Specifically in vector databases and embedding-based retrieval, researchers have observed that the user query is often not informative enough to pinpoint the most relevant document chunk. For example, if you knowledge base is composed of research papers or technical documents in general, it is very unlikely that a user query formulated in an imprecise, informal language will have an embedding that is most similar to the exact paragraph that holds the answer, especially if that answer is far from trivial.

In these cases, a neat trick is to use the LLM first to generate an answer on-the-fly, and then embed that answer and use it as query key. The reason this works is that, even if the vanilla LLM doesn’t have the precise knowledge to answer the user query in detail, it is often capable of producing at least a plausibily-sounding response that mimics the right language.

Iterated retrieval & refinement

This is an extension of the previous approach in which instead of a single shot, we let the LLM iteratively provide more relevant queries. The objective is to construct a relevant context one step at a time, by obtaining a query from the LLM, extracting the relevant chunk, and using self-reflection to let the LLM decide if additional information is required.

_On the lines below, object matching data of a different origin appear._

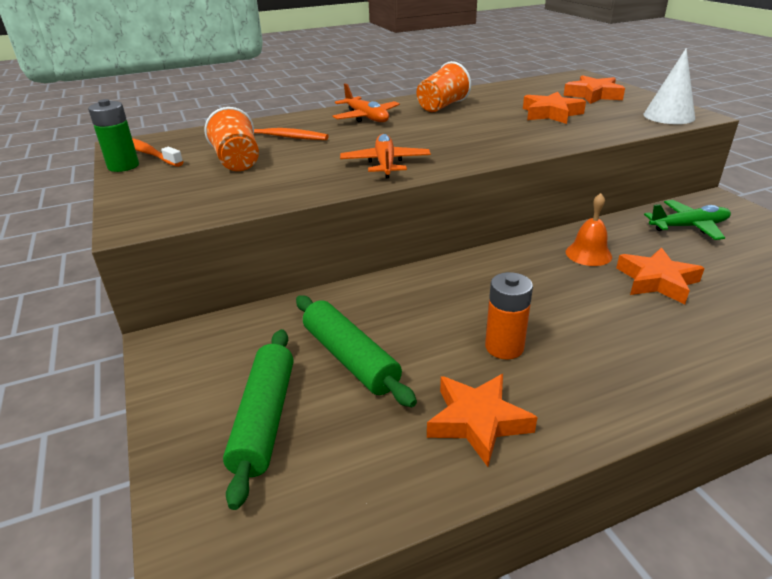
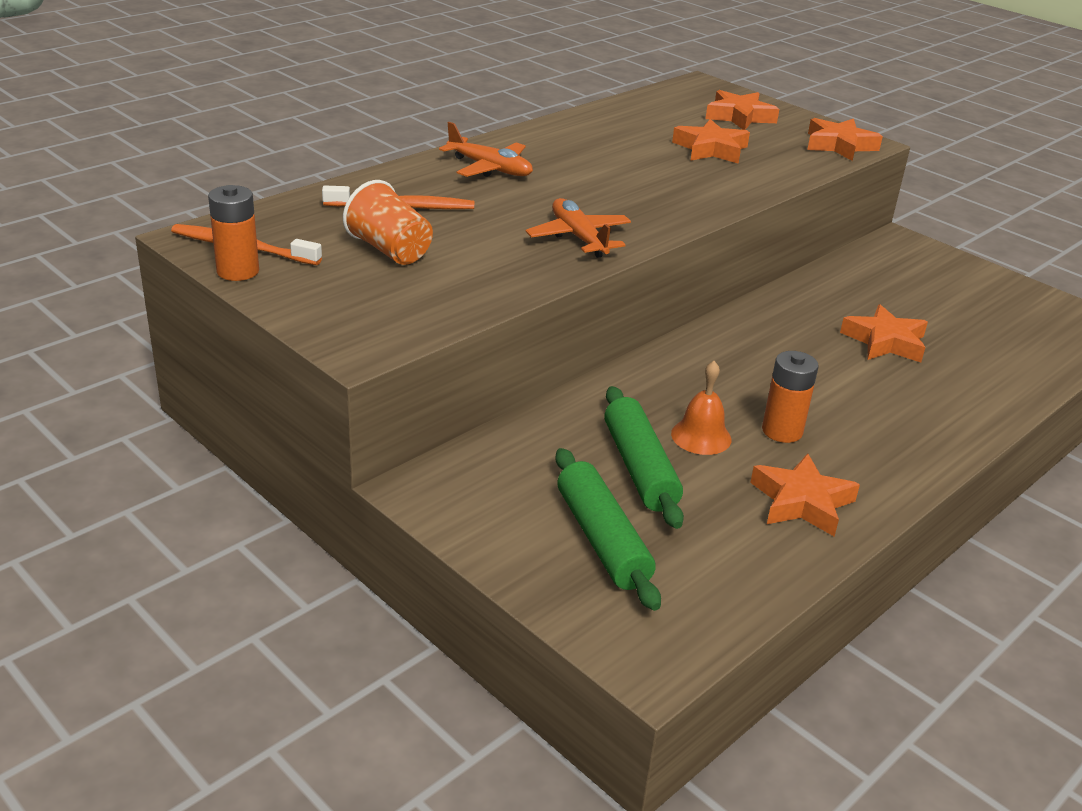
camera: 25 degrees left, 0 degrees up
(123, 166) = (238, 271): green battery -> orange battery
(350, 358) = (639, 468): green rolling pin -> green rolling pin turned 45 degrees clockwise
(442, 106) = (571, 144): orange cup -> none
(588, 254) = (804, 320): orange bell -> orange bell (701, 436)
(669, 116) = (839, 145): white cone -> orange star
(689, 227) = (886, 276): green plane -> none

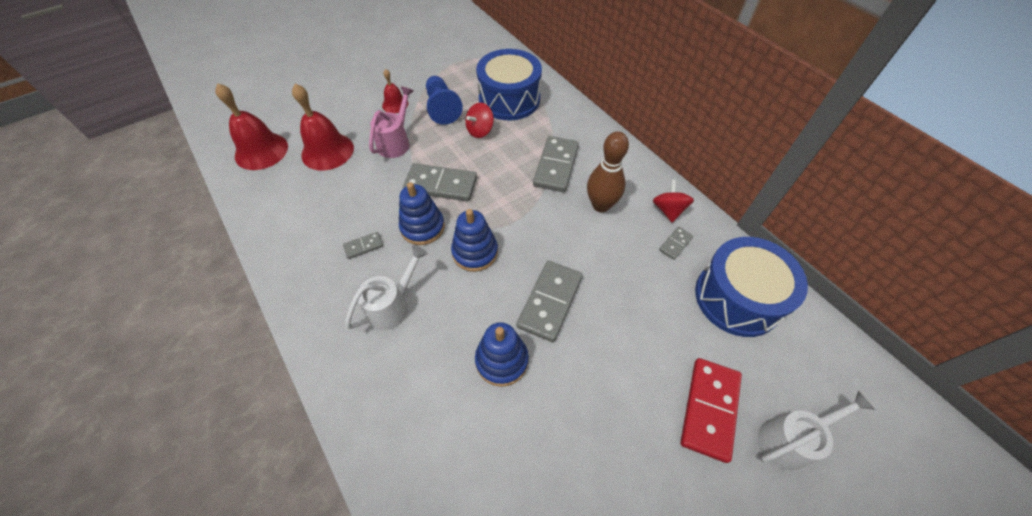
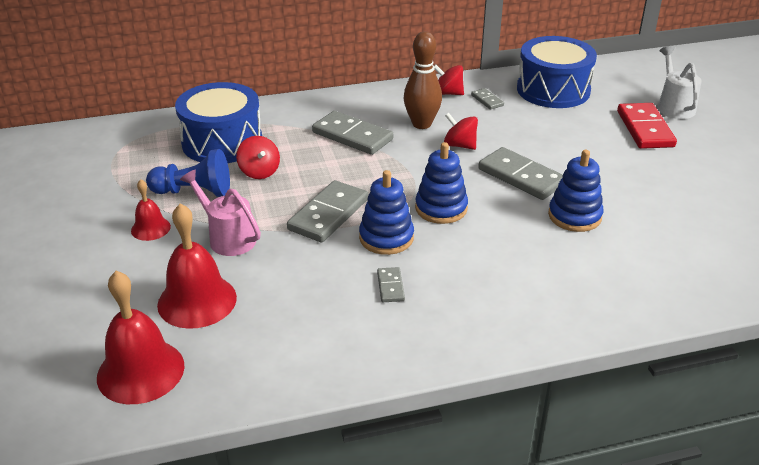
camera: 70 degrees left, 20 degrees down
(392, 306) = (486, 275): white watering can -> none
(580, 241) = (459, 145): none -> red spinning top
(709, 409) = (645, 129): red domino -> red domino turned 45 degrees clockwise

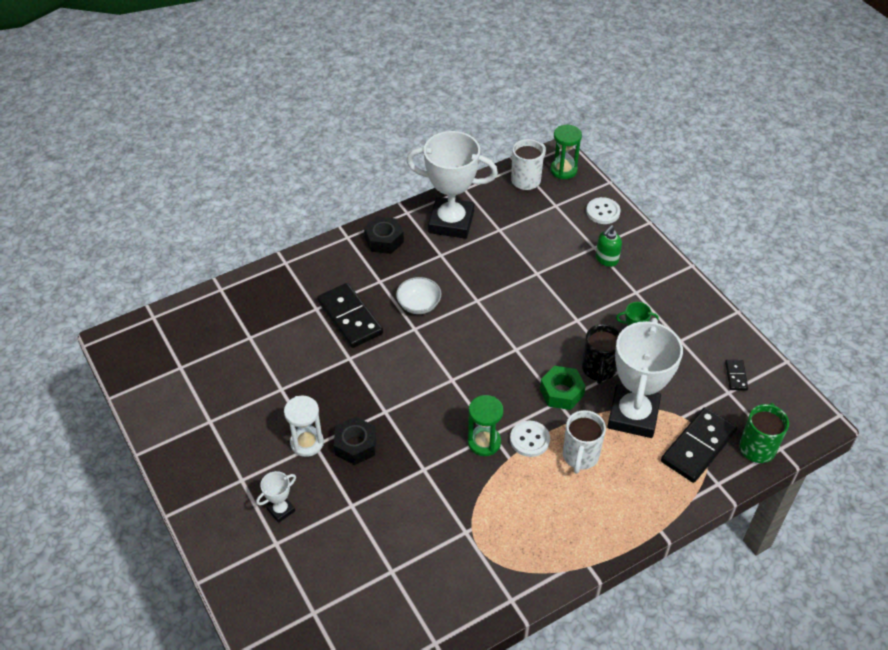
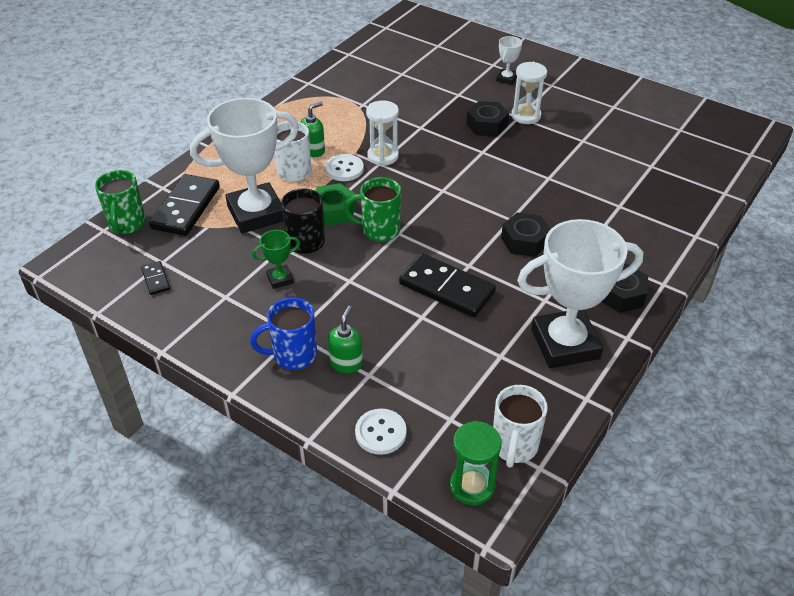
camera: 155 degrees right, 5 degrees down
(350, 317) = (580, 208): black domino -> black domino (446, 288)
(419, 305) = (525, 241): white bowl -> black nut
(484, 442) = (383, 156): green hourglass -> white hourglass
(531, 357) = (379, 230): none -> green mug
(550, 478) = (313, 150): none -> green soap dispenser
(633, 415) = (256, 213): white trophy -> white trophy turned 75 degrees clockwise
(642, 277) = (293, 355): none -> blue mug

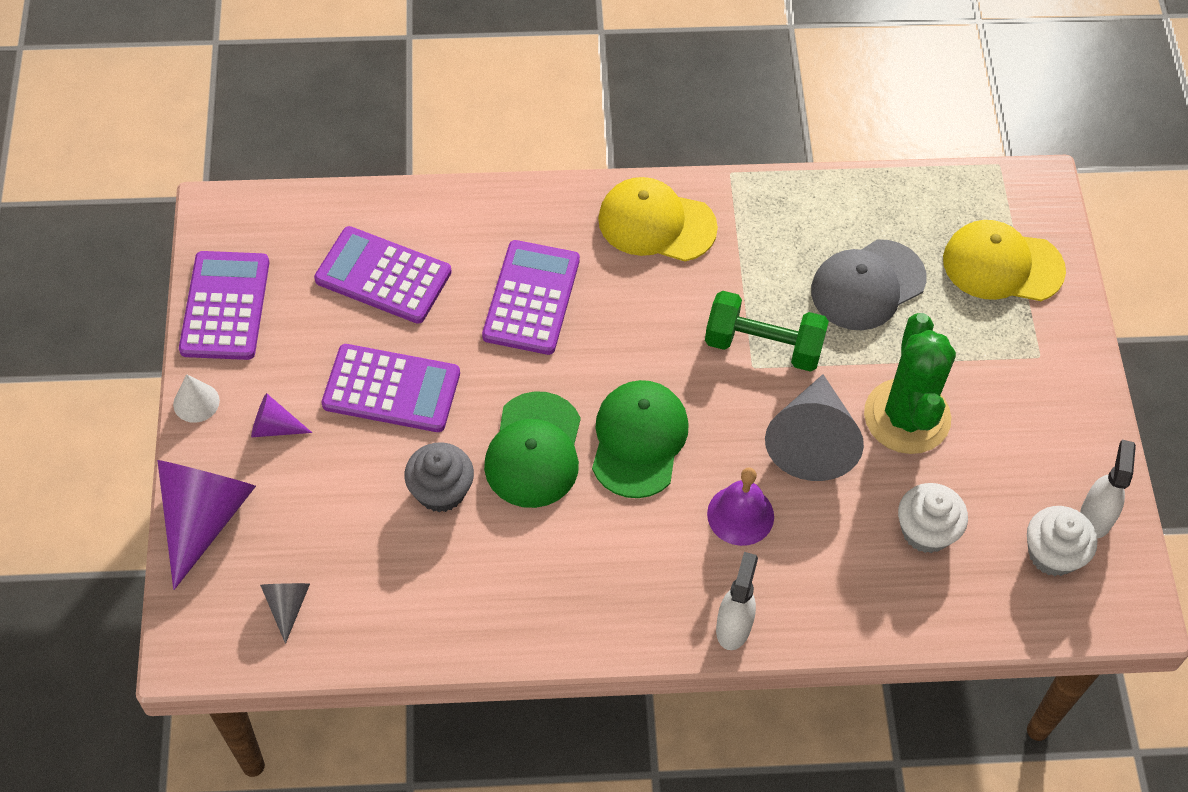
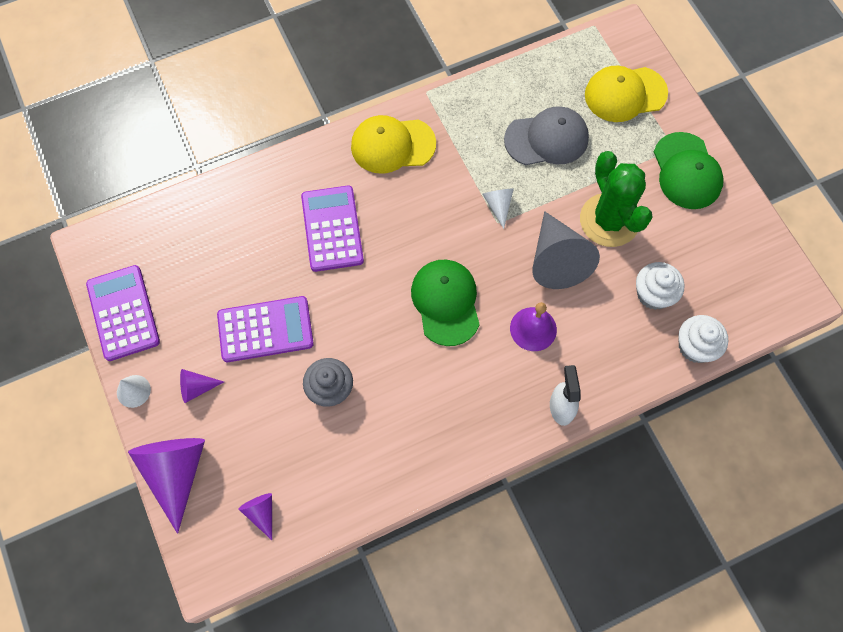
camera: 20 degrees left, 10 degrees up
(287, 605) = (261, 512): grey cone -> purple cone
(383, 276) = (224, 250): purple calculator -> none
(534, 450) = (380, 336): green cap -> green cap (686, 171)
(763, 346) = (498, 205): green dumbbell -> white cone
(867, 285) = (547, 139): grey cap -> grey cap turned 135 degrees counterclockwise
(1052, 554) = (736, 279): white cupcake -> white cupcake (695, 346)
(1096, 516) = (752, 243): white spray bottle -> none

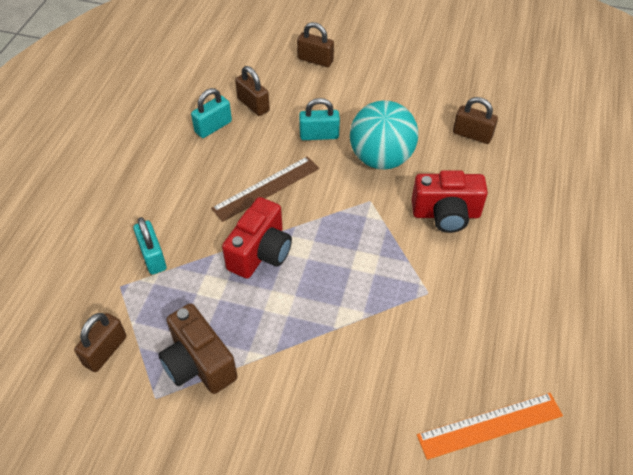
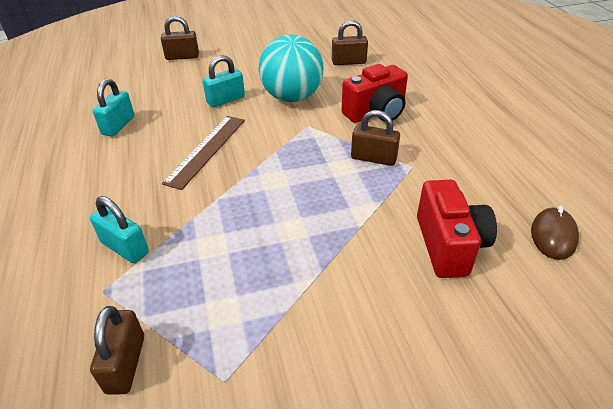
camera: 30 degrees left, 10 degrees down
(198, 363) = (249, 320): brown camera -> none
(253, 105) = (147, 99): brown padlock -> brown padlock (373, 158)
(260, 252) = (240, 198): red camera -> red camera (449, 245)
(490, 425) = (553, 236): orange ruler -> brown mouse

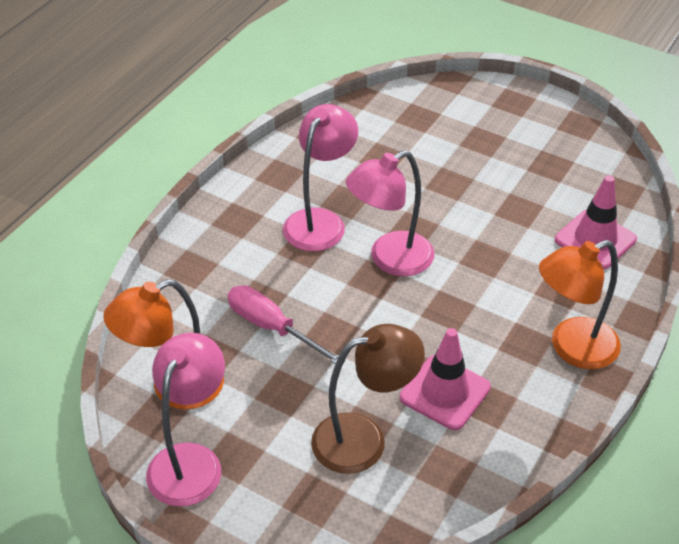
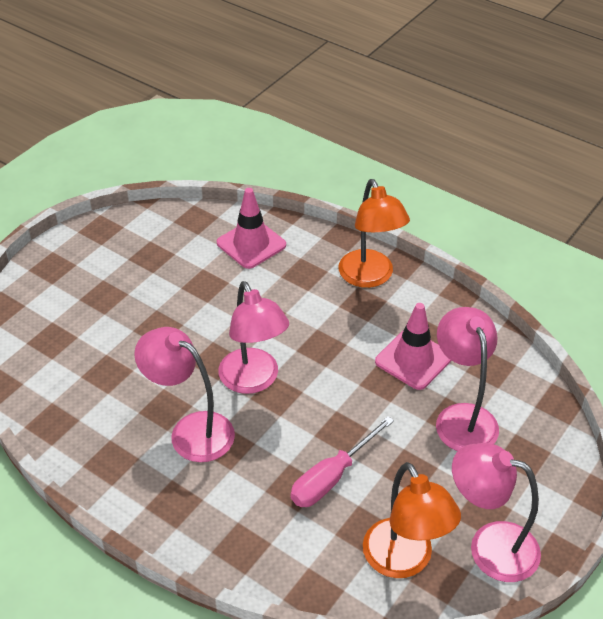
camera: 85 degrees left, 0 degrees up
(364, 439) = (462, 417): brown lamp -> pink lamp

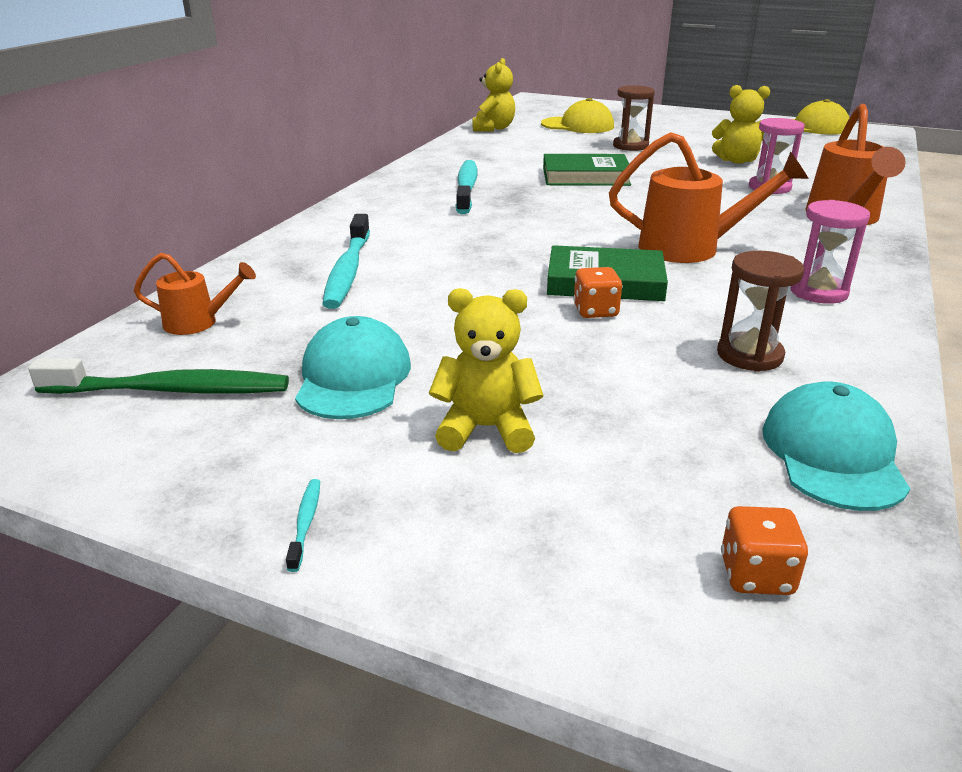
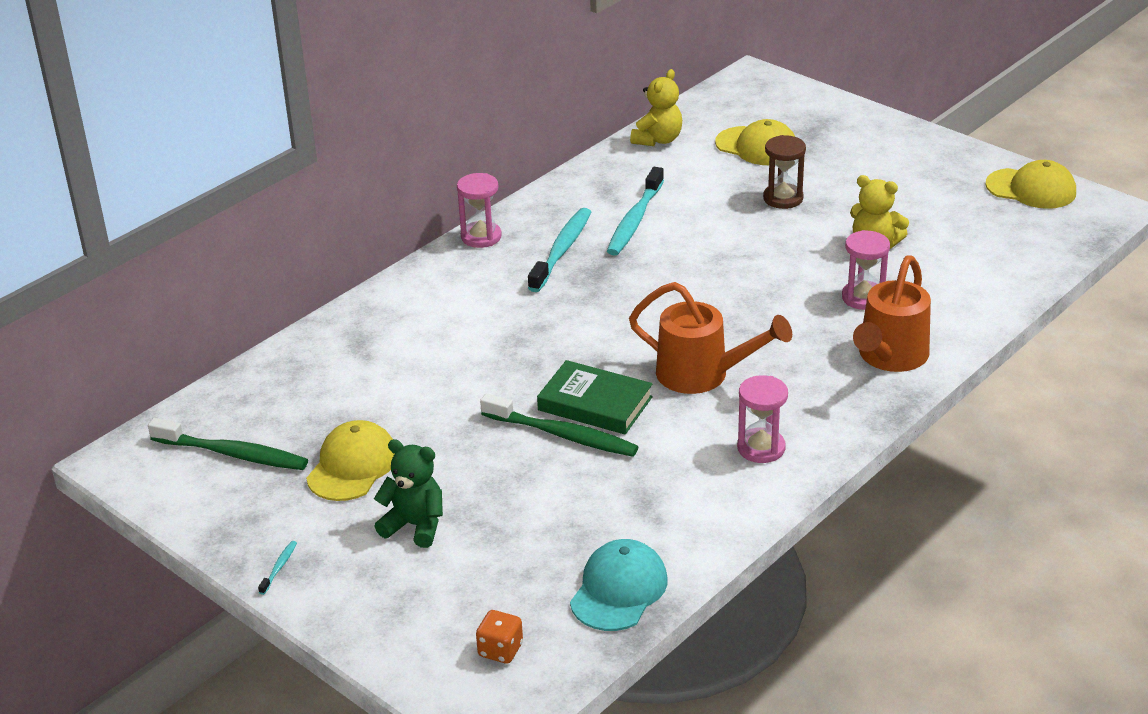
camera: 20 degrees right, 5 degrees up
(198, 323) = (268, 392): orange watering can -> none
(348, 271) = (398, 353): turquoise toothbrush -> turquoise toothbrush (635, 220)
(353, 377) = (352, 466): turquoise cap -> yellow cap
(380, 188) = (481, 237): none -> pink hourglass
(486, 429) = (415, 525): yellow teddy bear -> green teddy bear
(585, 176) = (691, 249): green book -> none
(595, 311) = (562, 435): orange dice -> green toothbrush
(749, 355) = (641, 501): brown hourglass -> none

This approach has the advantage that if the first query is not as informative as necessary, we still get a few shots to pinpoint the exact context we need. However, this can quickly get out of hand and produce a huge, semi-relevant or mostly irrelevant context that will confuse the LLM more than it helps.

To counter this effect, we can add a refinement step after each retrieval, as follows. We let the LLM produce a query, find the most relevant chunk, and then ask the LLM to, given the query and the context, extract a summary of the relevant points mentioned in the context. This way, even if we end up extracting dozens of chunks, the final context could be a very concise and relevant summary of the necessary background knowledge.